##### PASSAGE FOR REVIEW

If you are aggregating Single Cell 3' Gene Expression with Cell Multiplexing v3.1 samples with other chemistries (Single Cell 3’ v2, 5’ v2, etc.), the data can be treated similarly to Single Cell 3' v3.1 chemistry. For example, we recommend using chemistry batch correction when aggregating Single Cell 3’ v3.1 with v2 chemistry (see this article for more information about aggregating data from different chemistries).
When combining data from multiple GEM wells, the cellranger aggr pipeline automatically equalizes the average read depth per cell between groups before merging. This approach avoids artifacts that may be introduced due to differences in sequencing depth. It is possible to turn off normalization or change the way normalization is done. The
none option may be appropriate if you want to maximize sensitivity and plan to handle depth normalization in a downstream step.
There are two normalization modes:
none: Do not normalize at all.
mapped (Default): For each library type, subsample reads from higher-depth GEM wells until they all have, on average, an equal number of reads per cell that are confidently mapped to the transcriptome (Gene Expression) or assigned to known features (Feature Barcode Technology). If Targeted Gene Expression libraries are included, then normalization is performed on the basis of average reads per cell mapped confidently to the targeted transcriptome. The subsampling rates for Targeted Gene Expression libraries are all multiplied by 2 (provided all samples can achieve that depth). This is consistent with sequencing depth recommendations and is also done to avoid removing large fractions of reads from targeted libraries whenever they are combined with whole transcriptome libraries.

##########
##### SOURCE INFORMATION

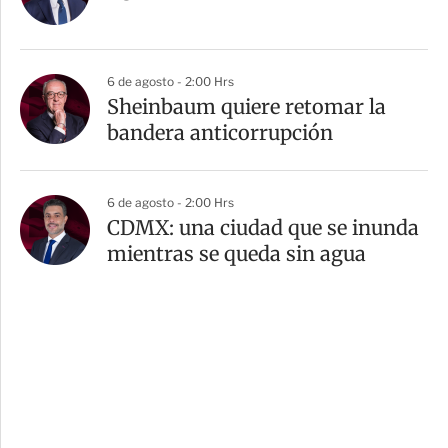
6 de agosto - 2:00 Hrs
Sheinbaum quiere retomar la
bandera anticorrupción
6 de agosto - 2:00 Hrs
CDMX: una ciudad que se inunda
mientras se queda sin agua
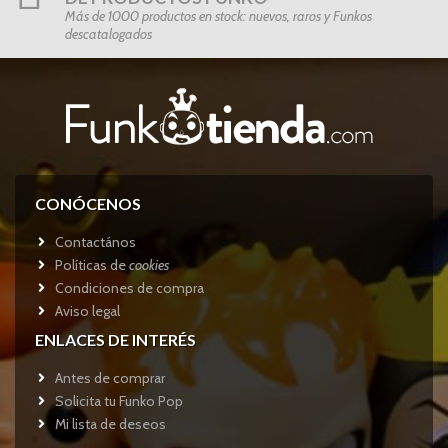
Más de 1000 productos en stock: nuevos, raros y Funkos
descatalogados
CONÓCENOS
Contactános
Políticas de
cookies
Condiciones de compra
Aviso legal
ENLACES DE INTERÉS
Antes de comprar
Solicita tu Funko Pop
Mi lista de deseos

##########

_TASK OBJECTIVE_
Write out the stretch from "If you are aggregating" through "a downstream step." of the passage on aggregating and normalizing data, replacing "sequencing depth" with "sequencing coverage". The entries have nothing to do with what is asked here.

_RESPONSE TO THE EXERCISE_
If you are aggregating Single Cell 3' Gene Expression with Cell Multiplexing v3.1 samples with other chemistries (Single Cell 3’ v2, 5’ v2, etc.), the data can be treated similarly to Single Cell 3' v3.1 chemistry. For example, we recommend using chemistry batch correction when aggregating Single Cell 3’ v3.1 with v2 chemistry (see this article for more information about aggregating data from different chemistries).
When combining data from multiple GEM wells, the cellranger aggr pipeline automatically equalizes the average read depth per cell between groups before merging. This approach avoids artifacts that may be introduced due to differences in sequencing coverage. It is possible to turn off normalization or change the way normalization is done. The
none option may be appropriate if you want to maximize sensitivity and plan to handle depth normalization in a downstream step.